Por Román Ganuza
Me resistía a ver la serie The Crown porque sospechaba que una vez puesta en pantalla no iba a saber salir. Todo lo inglés me rebota de doble manera: rechazo y atracción, en porciones similares. En eso soy típicamente argentino. Y el tema de la monarquía británica, con su fasto de pretendida excelencia y superioridad, me seduce además por su refracción oscilante entre lo majestuoso y lo ridículo. Faisanes, caballos, siervos. Castillos. Balmoral, Sandrigham, Buckingham. Tentador. Los elefantiásicos Rolls Royce negros con guardabarros plateados. El pintoresco Aston Martín descapotable de Carlos. Los dos Jaguar, el Sovereign de ceremonial, azul opaco o bordó metalizado, y el incisivo XJS de 12 cilindros en V que conducía Diana. Irresistible. Ya esclavizado sin remedio por The Crown -que devoré sin pausa- fui descubriendo un guion que, más allá del probable mandato inicial tendiente al rescate de la institución monárquica, tiene la suficiente distancia y equilibrio en el tratamiento de personajes y relaciones como para abrir una diversidad de lecturas. Se me ha ocurrido una.

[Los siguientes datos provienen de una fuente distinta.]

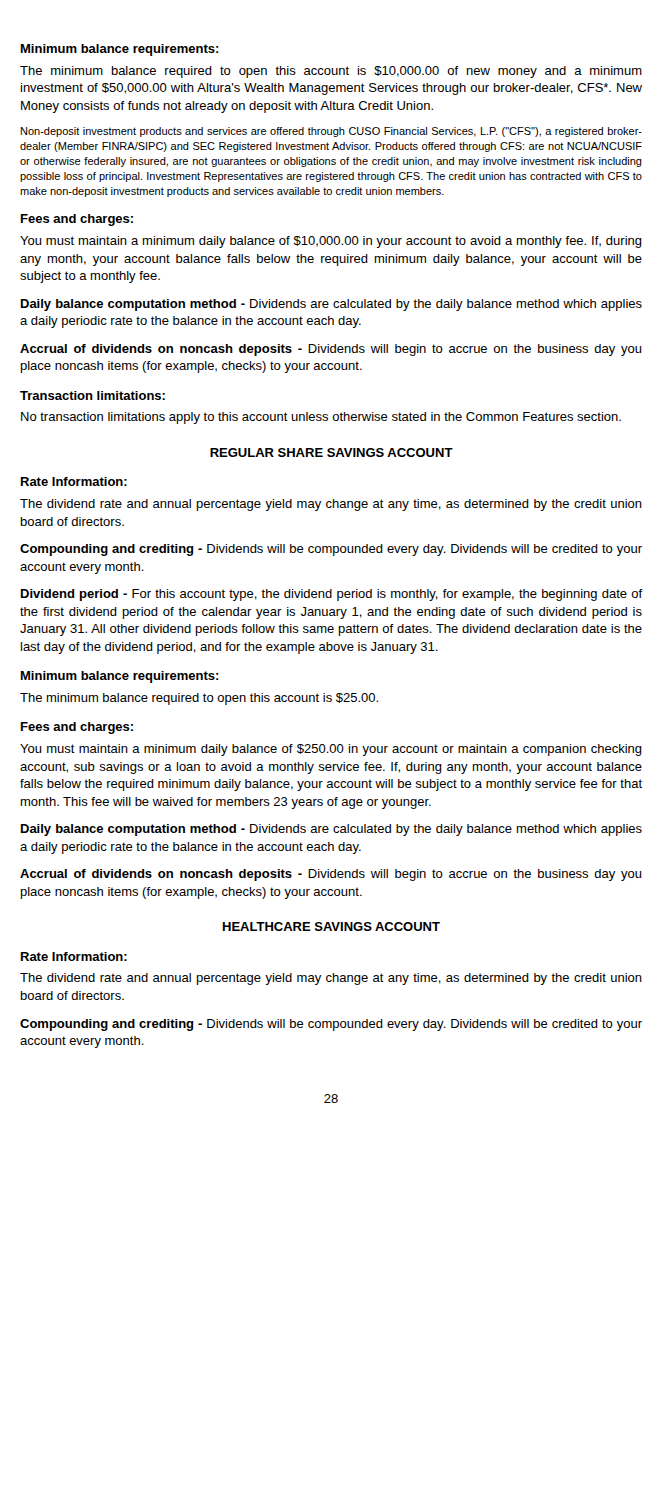Minimum balance requirements:
The minimum balance required to open this account is $10,000.00 of new money and a minimum investment of $50,000.00 with Altura's Wealth Management Services through our broker-dealer, CFS*. New Money consists of funds not already on deposit with Altura Credit Union.
Non-deposit investment products and services are offered through CUSO Financial Services, L.P. ("CFS"), a registered broker-dealer (Member FINRA/SIPC) and SEC Registered Investment Advisor. Products offered through CFS: are not NCUA/NCUSIF or otherwise federally insured, are not guarantees or obligations of the credit union, and may involve investment risk including possible loss of principal. Investment Representatives are registered through CFS. The credit union has contracted with CFS to make non-deposit investment products and services available to credit union members.
Fees and charges:
You must maintain a minimum daily balance of $10,000.00 in your account to avoid a monthly fee. If, during any month, your account balance falls below the required minimum daily balance, your account will be subject to a monthly fee.
Daily balance computation method - Dividends are calculated by the daily balance method which applies a daily periodic rate to the balance in the account each day.
Accrual of dividends on noncash deposits - Dividends will begin to accrue on the business day you place noncash items (for example, checks) to your account.
Transaction limitations:
No transaction limitations apply to this account unless otherwise stated in the Common Features section.
Regular Share Savings Account
Rate Information:
The dividend rate and annual percentage yield may change at any time, as determined by the credit union board of directors.
Compounding and crediting - Dividends will be compounded every day. Dividends will be credited to your account every month.
Dividend period - For this account type, the dividend period is monthly, for example, the beginning date of the first dividend period of the calendar year is January 1, and the ending date of such dividend period is January 31. All other dividend periods follow this same pattern of dates. The dividend declaration date is the last day of the dividend period, and for the example above is January 31.
Minimum balance requirements:
The minimum balance required to open this account is $25.00.
Fees and charges:
You must maintain a minimum daily balance of $250.00 in your account or maintain a companion checking account, sub savings or a loan to avoid a monthly service fee. If, during any month, your account balance falls below the required minimum daily balance, your account will be subject to a monthly service fee for that month. This fee will be waived for members 23 years of age or younger.
Daily balance computation method - Dividends are calculated by the daily balance method which applies a daily periodic rate to the balance in the account each day.
Accrual of dividends on noncash deposits - Dividends will begin to accrue on the business day you place noncash items (for example, checks) to your account.
Healthcare Savings Account
Rate Information:
The dividend rate and annual percentage yield may change at any time, as determined by the credit union board of directors.
Compounding and crediting - Dividends will be compounded every day. Dividends will be credited to your account every month.
28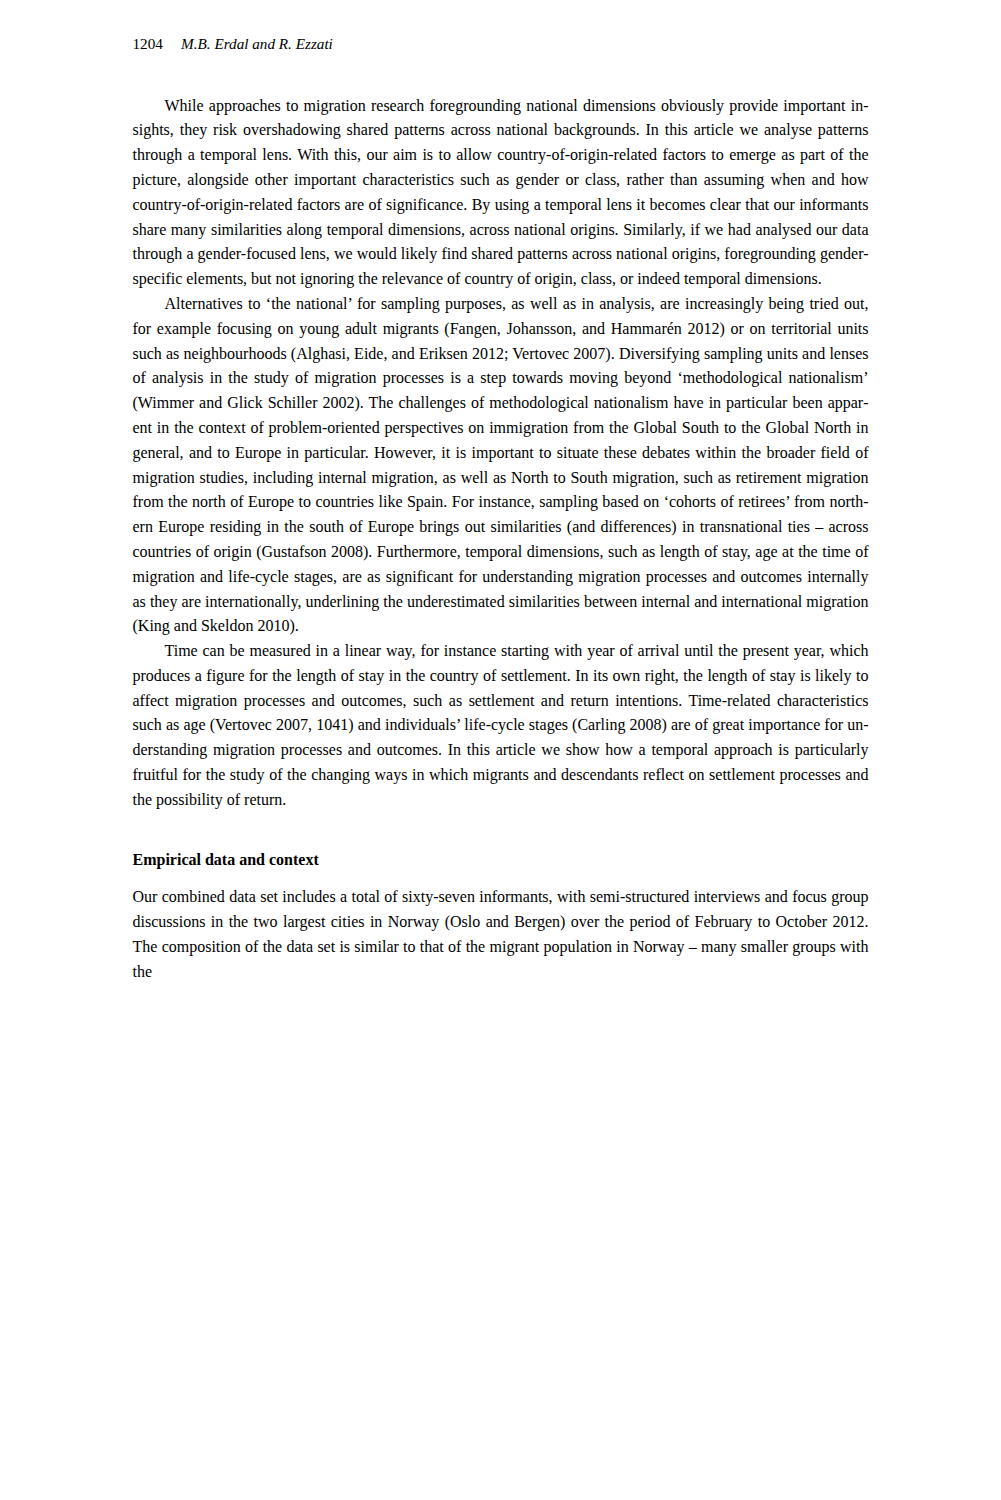1204 M.B. Erdal and R. Ezzati
While approaches to migration research foregrounding national dimensions obviously provide important insights, they risk overshadowing shared patterns across national backgrounds. In this article we analyse patterns through a temporal lens. With this, our aim is to allow country-of-origin-related factors to emerge as part of the picture, alongside other important characteristics such as gender or class, rather than assuming when and how country-of-origin-related factors are of significance. By using a temporal lens it becomes clear that our informants share many similarities along temporal dimensions, across national origins. Similarly, if we had analysed our data through a gender-focused lens, we would likely find shared patterns across national origins, foregrounding gender-specific elements, but not ignoring the relevance of country of origin, class, or indeed temporal dimensions.
Alternatives to ‘the national’ for sampling purposes, as well as in analysis, are increasingly being tried out, for example focusing on young adult migrants (Fangen, Johansson, and Hammarén 2012) or on territorial units such as neighbourhoods (Alghasi, Eide, and Eriksen 2012; Vertovec 2007). Diversifying sampling units and lenses of analysis in the study of migration processes is a step towards moving beyond ‘methodological nationalism’ (Wimmer and Glick Schiller 2002). The challenges of methodological nationalism have in particular been apparent in the context of problem-oriented perspectives on immigration from the Global South to the Global North in general, and to Europe in particular. However, it is important to situate these debates within the broader field of migration studies, including internal migration, as well as North to South migration, such as retirement migration from the north of Europe to countries like Spain. For instance, sampling based on ‘cohorts of retirees’ from northern Europe residing in the south of Europe brings out similarities (and differences) in transnational ties – across countries of origin (Gustafson 2008). Furthermore, temporal dimensions, such as length of stay, age at the time of migration and life-cycle stages, are as significant for understanding migration processes and outcomes internally as they are internationally, underlining the underestimated similarities between internal and international migration (King and Skeldon 2010).
Time can be measured in a linear way, for instance starting with year of arrival until the present year, which produces a figure for the length of stay in the country of settlement. In its own right, the length of stay is likely to affect migration processes and outcomes, such as settlement and return intentions. Time-related characteristics such as age (Vertovec 2007, 1041) and individuals’ life-cycle stages (Carling 2008) are of great importance for understanding migration processes and outcomes. In this article we show how a temporal approach is particularly fruitful for the study of the changing ways in which migrants and descendants reflect on settlement processes and the possibility of return.
Empirical data and context
Our combined data set includes a total of sixty-seven informants, with semi-structured interviews and focus group discussions in the two largest cities in Norway (Oslo and Bergen) over the period of February to October 2012. The composition of the data set is similar to that of the migrant population in Norway – many smaller groups with the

El poeta Wystan Auden distinguía dos formas entre las grandes agrupaciones humanas: Pueden ser una sociedad o una comunidad. La sociedad organiza el acuerdo entre los intereses personales de sus miembros. En cambio, lo que caracteriza a una comunidad es que todos sus miembros tributan a una instancia o valor común y superior a cada uno de ellos. Dominada por el imperativo de la productividad y la rentabilidad, la sociedad moderna no regala hitos de pertenencia. Un rey, o en este caso una reina, pueden simular la calidez de la comunidad en la aspereza de la sociedad. El guionista de The Crown (Netflix) supo encontrar ese itinerario en el que la monarquía inglesa, tratando de salvaguardar la función simbólica que la justifica, se enreda en una paradoja sin salida. Aquello que debe preservar y cuya incómoda reunión debe representar -y de ser posible garantizar- es un andamiaje genéticamente adverso a su propia supervivencia. Las vicisitudes de la Reina Isabel II entre los 80 y 90 del siglo XX, son el segmento de la serie que me resultó más rico y medular. Dos mujeres, a ambos lados de la reina, representan dos modos de horadar la monarquía como significante. La tortuosa primer ministra Margaret Thatcher, la “Dama de Hierro” y la afamada princesa de Gales, “Lady Di”. La primera pone en jaque las más caras tradiciones inglesas desde el lugar menos pensado; la segunda ofrece el material para un sensacionalismo desbocado que no repara en daños. Voy por partes (sin británica ironía).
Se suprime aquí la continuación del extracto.